I already have an oil type heater but I don't like to move it much from one room to another especially since it would mean moving it upstairs to where the birdy sleeps. This heater is of the Pelonis make, and I've read that they don't use teflon (ptfe) on their heaters. I've used it last year on my birds sleeping and staying room, and she's been quite well. The problem is that I can't find anymore of these heaters on the stores. 

So, do you guys know a good heater that doesn't contain ptfe coating or any ptfe at all actually? I tried doing some research and read that DeLonghi makes good, no-ptfe heaters... any of you have any experience with this type or any others maybe? I'd appreciate the help!


----------



## BabyMoo (Dec 19, 2012)

I just bought this one a couple of weeks ago:

http://www.homedepot.com/h_d1/N-5yc...word=peloni+heater&storeId=10051#.UPTKSxxRxCc

This is what I found @ http://pelonis.com/faq.htm 
"Q: Are any Pelonis heaters made from Teflon or T-Fal as these material can be dangerous to pets?

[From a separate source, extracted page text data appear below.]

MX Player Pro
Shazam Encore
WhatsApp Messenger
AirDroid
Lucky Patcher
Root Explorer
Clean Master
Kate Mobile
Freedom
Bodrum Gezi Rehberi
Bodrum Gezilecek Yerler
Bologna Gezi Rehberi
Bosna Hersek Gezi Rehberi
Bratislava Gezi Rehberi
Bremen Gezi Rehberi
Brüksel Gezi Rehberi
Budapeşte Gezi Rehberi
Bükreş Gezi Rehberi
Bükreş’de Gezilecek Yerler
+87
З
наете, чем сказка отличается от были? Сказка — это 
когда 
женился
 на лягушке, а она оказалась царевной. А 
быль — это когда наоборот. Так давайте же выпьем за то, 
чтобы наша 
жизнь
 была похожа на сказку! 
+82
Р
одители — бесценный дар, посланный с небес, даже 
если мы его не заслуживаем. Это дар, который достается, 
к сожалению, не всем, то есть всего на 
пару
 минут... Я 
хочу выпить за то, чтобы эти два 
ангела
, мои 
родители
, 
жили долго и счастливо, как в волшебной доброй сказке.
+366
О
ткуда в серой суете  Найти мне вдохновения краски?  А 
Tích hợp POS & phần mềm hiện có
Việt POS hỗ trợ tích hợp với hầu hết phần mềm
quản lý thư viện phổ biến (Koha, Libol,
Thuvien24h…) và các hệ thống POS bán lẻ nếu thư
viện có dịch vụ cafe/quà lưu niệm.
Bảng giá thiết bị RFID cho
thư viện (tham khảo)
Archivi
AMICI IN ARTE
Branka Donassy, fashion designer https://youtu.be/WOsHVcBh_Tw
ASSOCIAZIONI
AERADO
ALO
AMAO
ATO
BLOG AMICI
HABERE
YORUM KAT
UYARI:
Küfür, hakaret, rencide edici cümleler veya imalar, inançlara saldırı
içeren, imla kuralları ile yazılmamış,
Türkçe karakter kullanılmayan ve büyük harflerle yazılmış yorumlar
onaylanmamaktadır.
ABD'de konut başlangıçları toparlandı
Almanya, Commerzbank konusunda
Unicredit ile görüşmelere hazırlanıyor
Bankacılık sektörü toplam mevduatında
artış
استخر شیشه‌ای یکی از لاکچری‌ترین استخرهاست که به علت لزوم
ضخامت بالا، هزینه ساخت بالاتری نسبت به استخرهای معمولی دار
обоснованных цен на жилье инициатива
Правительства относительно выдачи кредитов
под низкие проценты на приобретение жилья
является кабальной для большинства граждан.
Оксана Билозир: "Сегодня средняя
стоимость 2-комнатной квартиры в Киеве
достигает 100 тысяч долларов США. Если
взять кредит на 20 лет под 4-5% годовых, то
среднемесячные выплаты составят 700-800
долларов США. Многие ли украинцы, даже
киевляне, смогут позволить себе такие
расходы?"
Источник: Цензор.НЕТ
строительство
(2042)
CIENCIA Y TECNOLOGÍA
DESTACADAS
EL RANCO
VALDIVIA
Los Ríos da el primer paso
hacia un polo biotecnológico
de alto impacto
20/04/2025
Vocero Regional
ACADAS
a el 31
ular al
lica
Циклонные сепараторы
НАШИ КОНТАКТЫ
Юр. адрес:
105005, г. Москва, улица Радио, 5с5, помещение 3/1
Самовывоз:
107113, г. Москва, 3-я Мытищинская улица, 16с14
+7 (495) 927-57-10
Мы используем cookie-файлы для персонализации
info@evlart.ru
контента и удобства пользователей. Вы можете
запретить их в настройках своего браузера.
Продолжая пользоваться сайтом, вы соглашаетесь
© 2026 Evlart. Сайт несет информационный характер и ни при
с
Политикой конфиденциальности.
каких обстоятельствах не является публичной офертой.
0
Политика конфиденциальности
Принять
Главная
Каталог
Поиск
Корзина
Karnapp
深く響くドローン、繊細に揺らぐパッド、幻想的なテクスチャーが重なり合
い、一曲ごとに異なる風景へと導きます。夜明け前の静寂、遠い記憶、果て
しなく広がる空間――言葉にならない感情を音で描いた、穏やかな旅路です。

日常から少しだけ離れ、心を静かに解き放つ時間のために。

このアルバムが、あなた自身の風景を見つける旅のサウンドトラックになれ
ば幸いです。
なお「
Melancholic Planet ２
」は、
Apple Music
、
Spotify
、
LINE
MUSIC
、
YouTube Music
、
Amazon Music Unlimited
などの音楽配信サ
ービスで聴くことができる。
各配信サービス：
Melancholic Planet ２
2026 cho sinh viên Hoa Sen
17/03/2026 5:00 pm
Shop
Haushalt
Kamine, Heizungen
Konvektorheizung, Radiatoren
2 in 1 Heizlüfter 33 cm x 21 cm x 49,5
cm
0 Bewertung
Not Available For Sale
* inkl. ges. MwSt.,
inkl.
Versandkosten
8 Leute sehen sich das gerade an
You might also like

A: No. Pelonis heaters are not made from these materials."


----------



## Renae (Feb 9, 2008)

Something like a radiator electric heater is what you want. I am no help of which ones exactly since you are in the US and I don’t know which ones are the best, or which ones you shouldn’t use… just make sure you check with the manufacturer first that there is no PTFE coatings.


----------



## flippityjib (Dec 13, 2012)

The one from Home Depot has oil in it which when warmed up with electricity gives out radiant heat. I would think that would be fine.


----------



## northernfog (Dec 14, 2010)

I did see the Pelonis one in the Home Depot web, but when I went to the store the box that was advertised as Pelonis (the item number from the web actually matched this product) didn't have the brand name on it. We even asked the workers if it was in fact Pelonis, so they went out of their way to open the box up and check if the brand name would be on the product and found nothing. I don't think I want to buy something suspicious like that. Same product in different Home Depot locations too. 

BabyMoo, does yours have a brand name printed on it?


----------